Various Artists: 'Radio 1 Established 1967'

3 / 10 Thanks to Radio 1 celebrating their 40th birthday this September, somebody had the bright idea of assembling 40 contemporary artists, giving them each one year from the last 40 and allowing them to cover a track from their allocated year. The results are, if we’re being kind, ‘variable’. But we’re not being kind. So here goes.

Kaiser Chiefs kick off with The Move’s ‘Flowers In The Rain’, which was the first ever song played by the station but was rubbish at the time and continues to be so four decades later. The Fratellis’ ‘All Along The Watchtower’ is a covers-band mixture of reverentially straight delivery and guitar-shop fret-wanking, Amy Winehouse’s ‘Cupid’ is entirely ersatz reggae with a suspiciously drunk-sounding vocal (funny, that) and Robbie Williams simply does not deserve to go anywhere near anything by The Kinks (he does ‘Lola’ in the same way that he does everything else). The Streets doing Elton’s ‘Your Song’ is simply bizarre, with Mike Skinner scarcely altering the original track but delivering the vocal in his usual flat, conversational style. Another dismal mismatch is Kylie Minogue attempting to capture the louche perversity of Roxy Music’s ‘Love Is The Drug’ – she sounds about as erotically charged and debauched as KT Tunstall who, as luck would have it, comes next and massacres a Bryan Ferry number (‘Let’s Stick Together’). Kasabian do The Specials’ ‘Too Much Too Young’ as if they’re trying to take the piss out of the original and then McFly, against all human logic and basic notions of what is right and good, are allowed to have a crack at The Jam’s ‘A Town Called Malice’. By the time Lily Allen lends her perfunctory trill to The Pretenders’ ‘Don’t Get Me Wrong’, 20 years of songs have been annihilated. And not in a good way. There are a few notable exceptions – Sugababes’ dubby, sweet-harmonied ‘Betcha By Golly Wow’, Franz Ferdinand’s typically smart, angular stab at Bowie’s ‘Sound And Vision’ and The Raconteurs magnificently heavy trashing of ‘Teenage Kicks’ – but it’s thin pickings.
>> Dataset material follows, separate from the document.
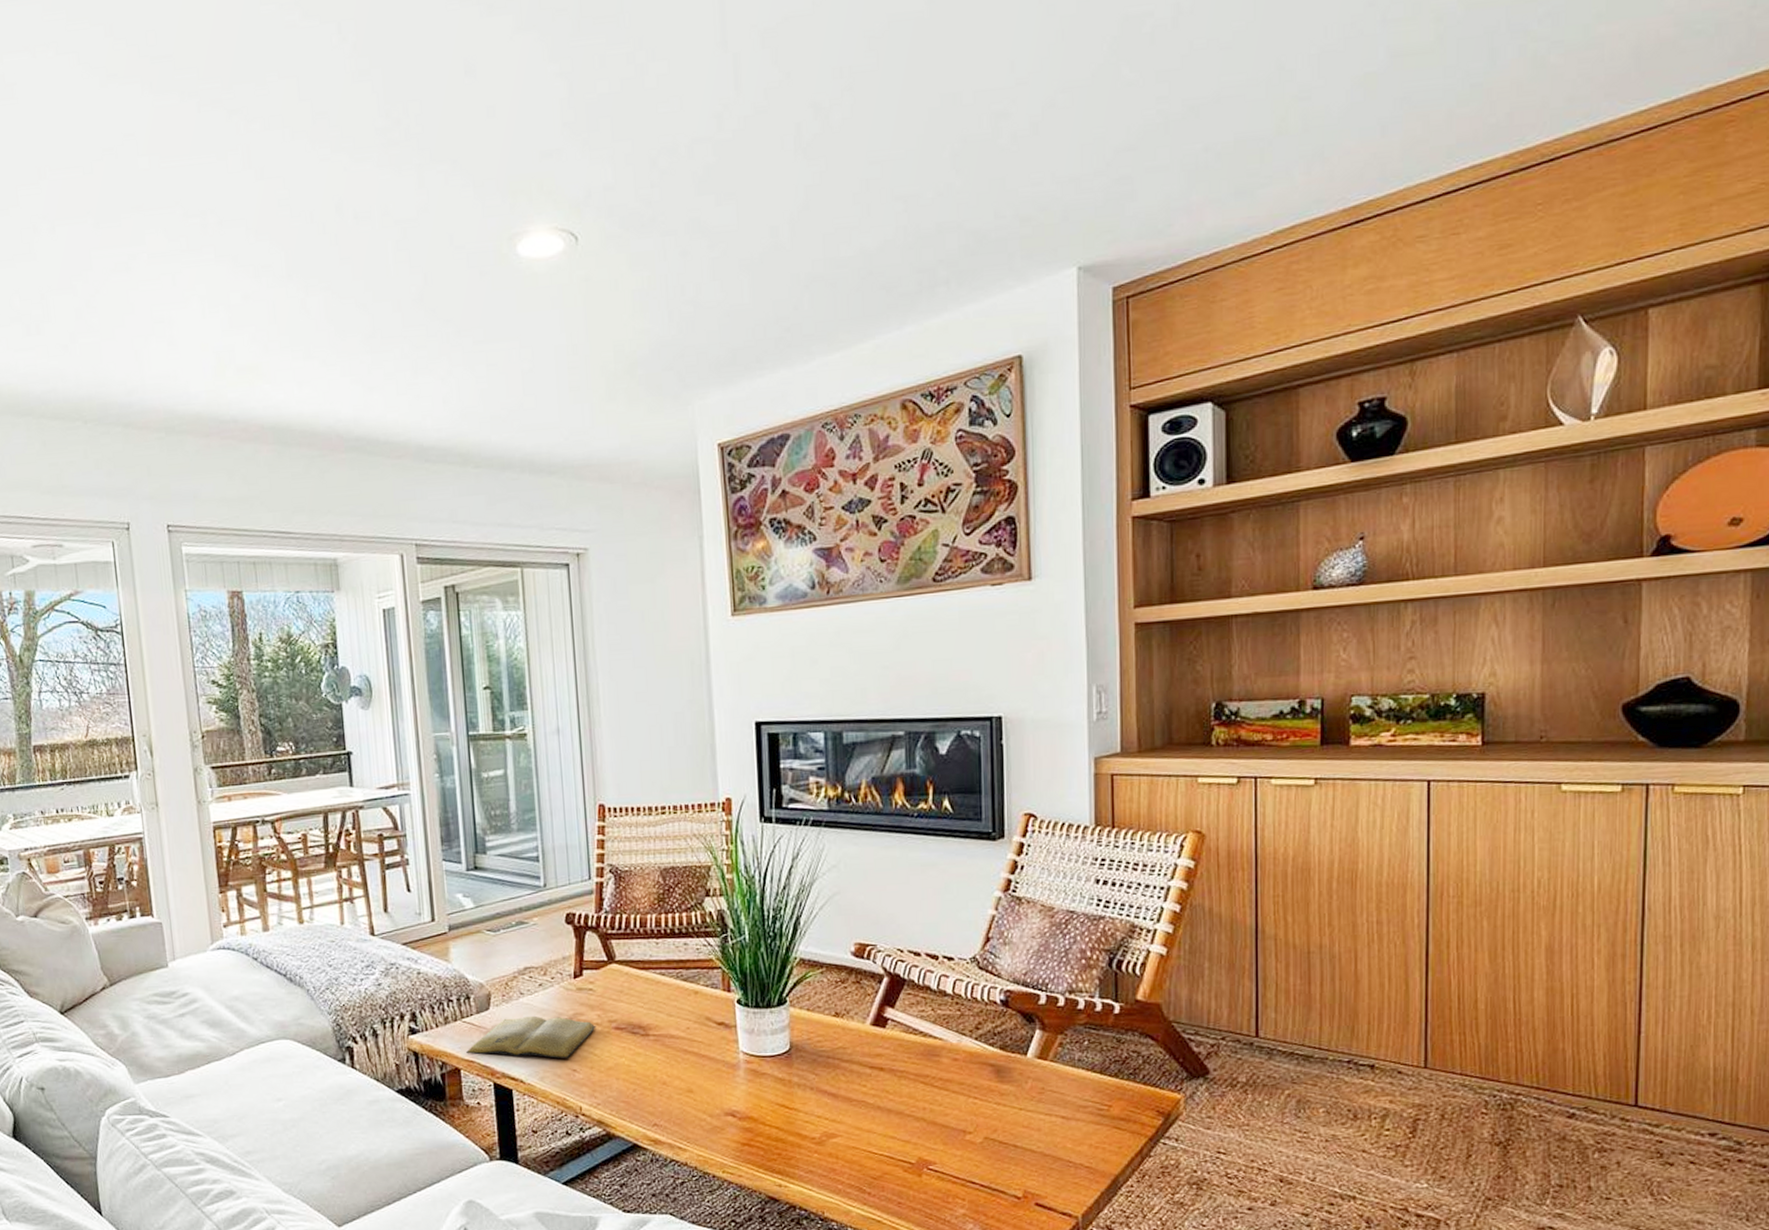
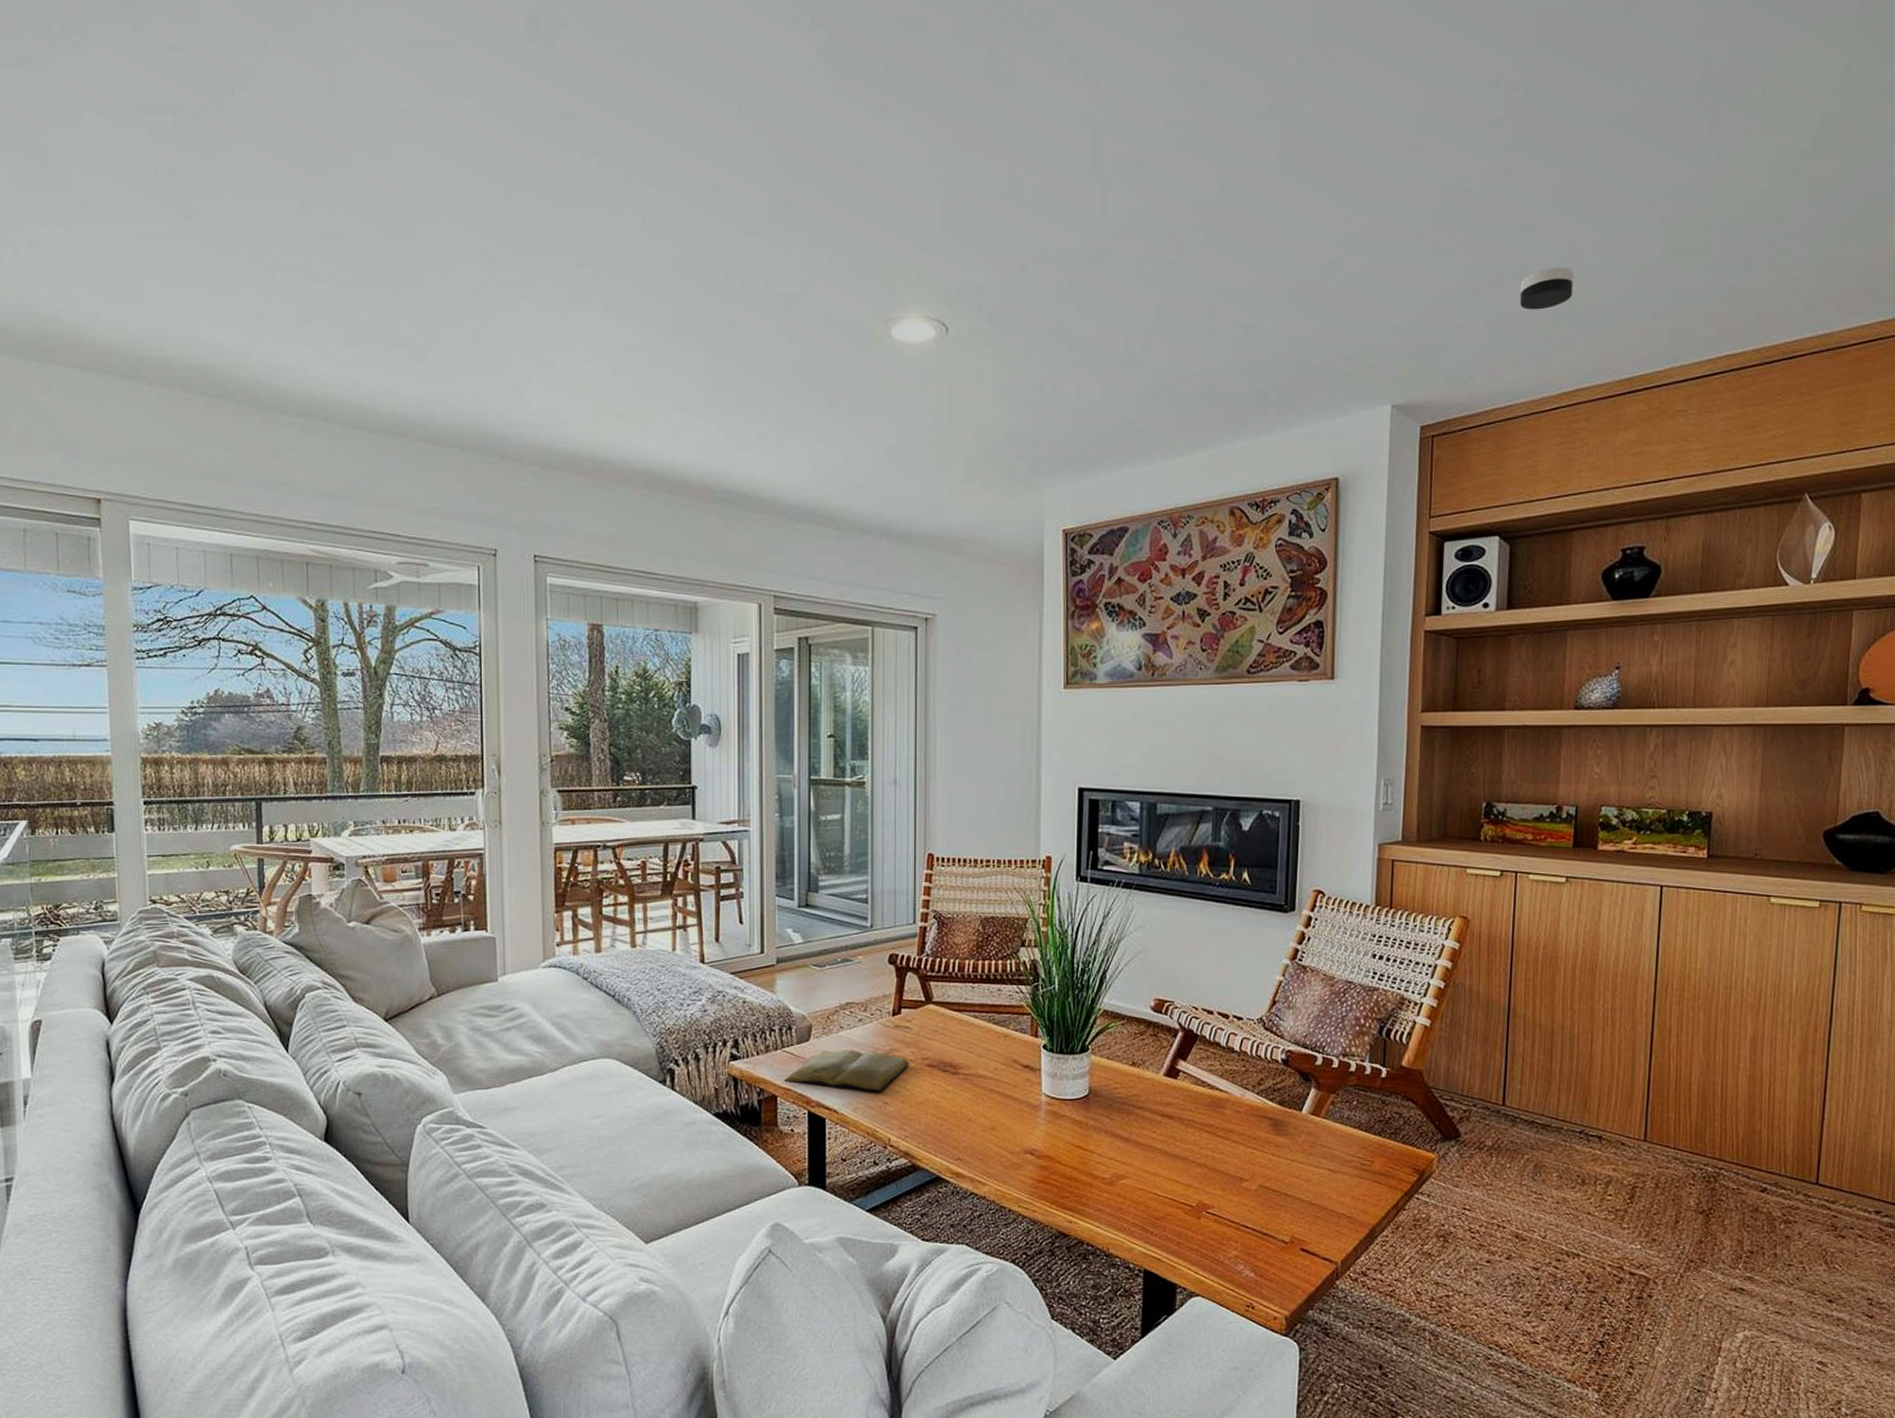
smoke detector: none [1219,86,1282,141] -> present [1519,266,1574,310]

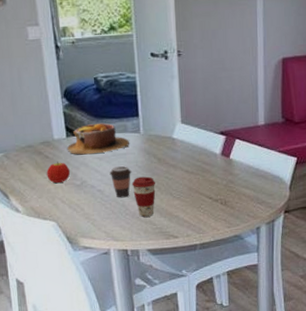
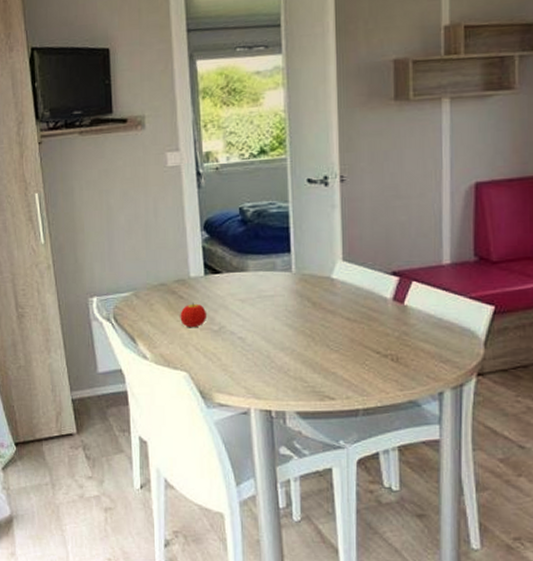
bowl: present [66,122,129,155] -> none [204,259,278,296]
coffee cup: present [109,166,132,198] -> none [253,310,280,348]
coffee cup: present [132,176,156,217] -> none [279,323,310,372]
The second CD, which brings us up to modern times, is slightly better – Stereophonics treat Hot Chocolate’s ‘You Sexy Thing’ with way too much furrowed-brow seriousness to humorously sleazy effect, Girls Aloud offer a typically poised, electro-tinged finesse of Wheatus’ ‘Teenage Dirtbag’, and Klaxons’ take on Blackstreet’s ‘No Diggity’ is absolutely magnificent, the perfect mix of sublime and ridiculous. The Twang (‘Drinking In LA’), Maximo Park (Timberlake’s ‘Like I Love You’) and The Enemy (‘Father And Son’, which is technically from 1970 but qualifies here as 2005’s entry thanks to a dodgy Ronan Keating cover) can all leave with their head held high. But it’s the horrors that are more memorable – if you’ve ever wondered what Luke Pritchard lending his absurd strangulated vowel sounds to Ace Of Base’s ‘All That She Wants’ might sound like, now you can know the full torment of it. And, given that they are already basing an entire career around replicating it, giving ‘Don’t Look Back Into The Sun’ to The View was a bit lazy. This decision more than anything sums the whole thing up – a missed opportunity. Frustratingly, there’s too much good stuff on here to utterly dismiss it but, by crikey, when it’s bad it borders on physical agony.